**LISTED ENTRIES:**
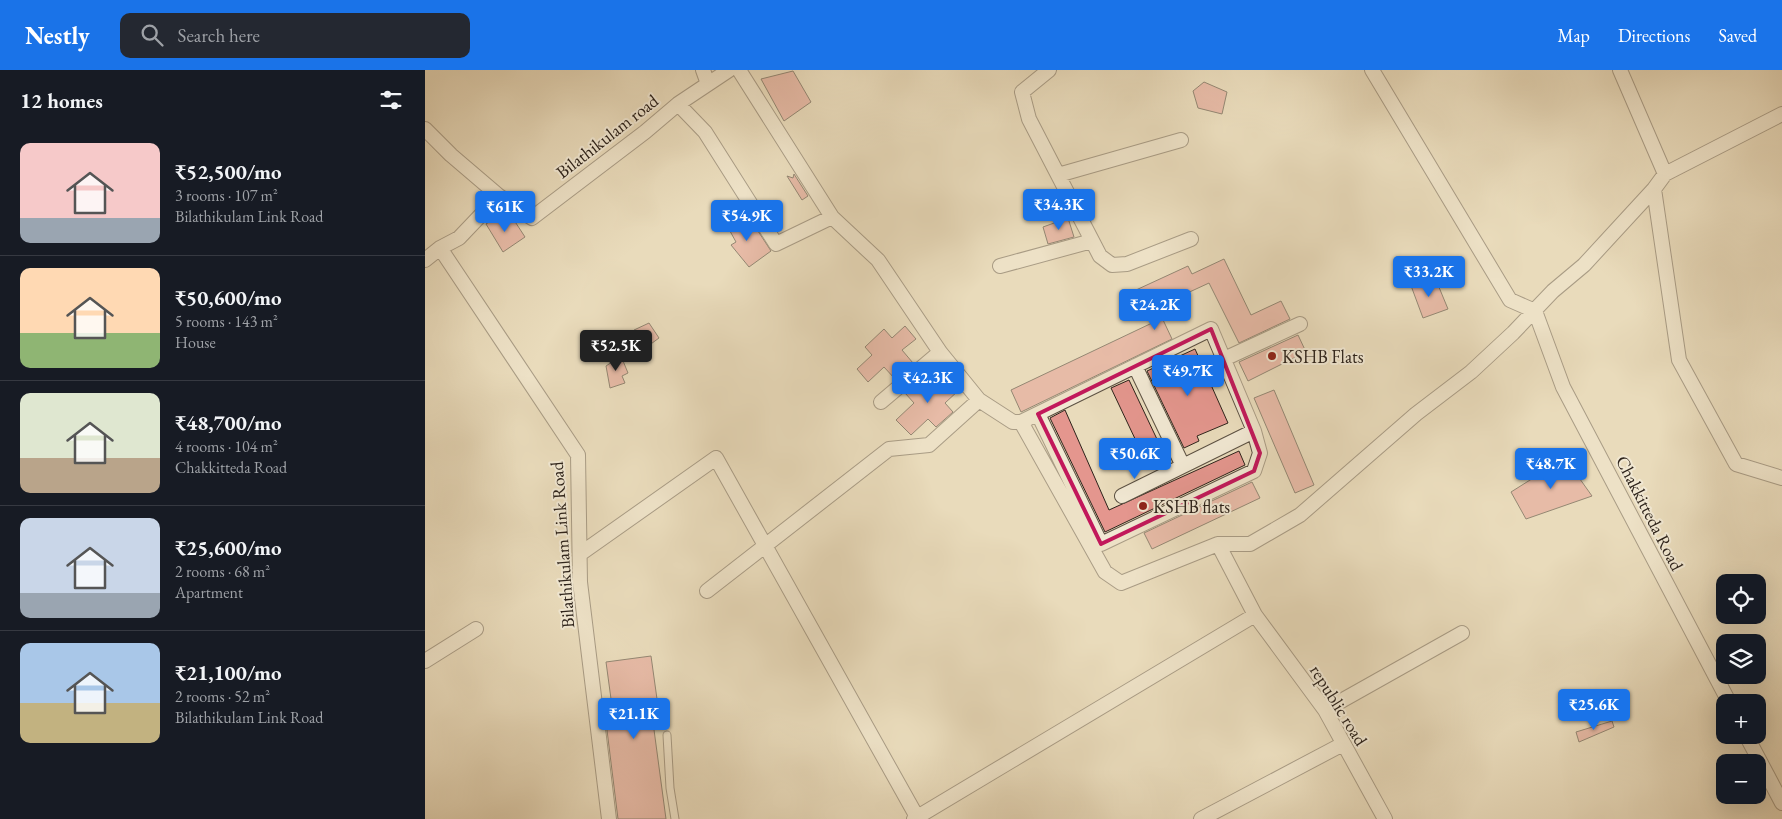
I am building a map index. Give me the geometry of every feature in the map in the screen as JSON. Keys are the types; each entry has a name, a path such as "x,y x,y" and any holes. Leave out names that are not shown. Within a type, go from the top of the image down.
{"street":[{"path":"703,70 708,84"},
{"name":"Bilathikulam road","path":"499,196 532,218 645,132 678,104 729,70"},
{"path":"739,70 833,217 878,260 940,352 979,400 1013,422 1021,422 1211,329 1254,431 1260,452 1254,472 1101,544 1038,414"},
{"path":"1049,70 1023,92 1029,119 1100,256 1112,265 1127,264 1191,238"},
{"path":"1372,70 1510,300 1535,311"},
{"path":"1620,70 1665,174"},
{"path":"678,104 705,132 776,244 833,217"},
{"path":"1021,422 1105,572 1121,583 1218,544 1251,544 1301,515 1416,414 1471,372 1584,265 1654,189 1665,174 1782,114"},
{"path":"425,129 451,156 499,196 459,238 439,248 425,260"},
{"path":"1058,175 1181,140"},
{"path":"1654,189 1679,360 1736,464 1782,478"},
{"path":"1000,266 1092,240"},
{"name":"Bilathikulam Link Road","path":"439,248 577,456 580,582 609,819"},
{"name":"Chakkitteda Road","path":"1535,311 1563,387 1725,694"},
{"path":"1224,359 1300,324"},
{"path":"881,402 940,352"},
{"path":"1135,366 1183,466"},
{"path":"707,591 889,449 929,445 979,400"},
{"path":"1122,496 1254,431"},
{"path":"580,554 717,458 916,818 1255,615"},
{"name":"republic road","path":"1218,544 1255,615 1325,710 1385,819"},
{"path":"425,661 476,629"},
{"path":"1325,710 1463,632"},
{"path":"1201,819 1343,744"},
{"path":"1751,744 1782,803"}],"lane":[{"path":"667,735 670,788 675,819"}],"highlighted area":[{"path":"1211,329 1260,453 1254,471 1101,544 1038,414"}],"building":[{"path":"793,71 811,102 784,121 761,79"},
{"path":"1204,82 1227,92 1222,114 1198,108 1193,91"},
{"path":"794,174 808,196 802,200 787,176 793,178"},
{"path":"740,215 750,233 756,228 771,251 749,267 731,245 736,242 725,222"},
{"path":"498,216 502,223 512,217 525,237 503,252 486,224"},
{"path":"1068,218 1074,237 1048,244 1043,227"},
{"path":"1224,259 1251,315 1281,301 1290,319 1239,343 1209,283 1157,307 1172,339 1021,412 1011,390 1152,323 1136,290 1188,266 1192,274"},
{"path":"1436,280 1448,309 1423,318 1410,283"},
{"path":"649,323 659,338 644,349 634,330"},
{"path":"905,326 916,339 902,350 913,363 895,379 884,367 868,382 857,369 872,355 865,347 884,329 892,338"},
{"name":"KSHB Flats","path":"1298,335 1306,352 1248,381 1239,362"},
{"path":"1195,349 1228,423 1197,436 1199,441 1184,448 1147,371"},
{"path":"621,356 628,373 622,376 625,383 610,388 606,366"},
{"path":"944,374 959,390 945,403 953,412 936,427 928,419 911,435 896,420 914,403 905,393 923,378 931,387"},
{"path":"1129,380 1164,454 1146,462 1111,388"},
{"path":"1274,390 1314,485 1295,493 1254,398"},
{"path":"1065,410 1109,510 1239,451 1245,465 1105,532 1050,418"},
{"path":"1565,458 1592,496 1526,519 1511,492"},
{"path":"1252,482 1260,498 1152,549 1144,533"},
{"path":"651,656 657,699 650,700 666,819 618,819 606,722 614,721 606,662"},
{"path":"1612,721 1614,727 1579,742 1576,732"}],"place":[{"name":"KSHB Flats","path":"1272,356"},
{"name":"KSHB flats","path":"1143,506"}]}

**WHAT TO PRODUCE:** Review the material and copy each line in which the word "building" appears.

**EXERCISE SOLUTION:**
I am building a map index. Give me the geometry of every feature in the map in the screen as JSON. Keys are the types; each entry has a name, a path such as "x,y x,y" and any holes. Leave out names that are not shown. Within a type, go from the top of the image down.
{"path":"1751,744 1782,803"}],"lane":[{"path":"667,735 670,788 675,819"}],"highlighted area":[{"path":"1211,329 1260,453 1254,471 1101,544 1038,414"}],"building":[{"path":"793,71 811,102 784,121 761,79"},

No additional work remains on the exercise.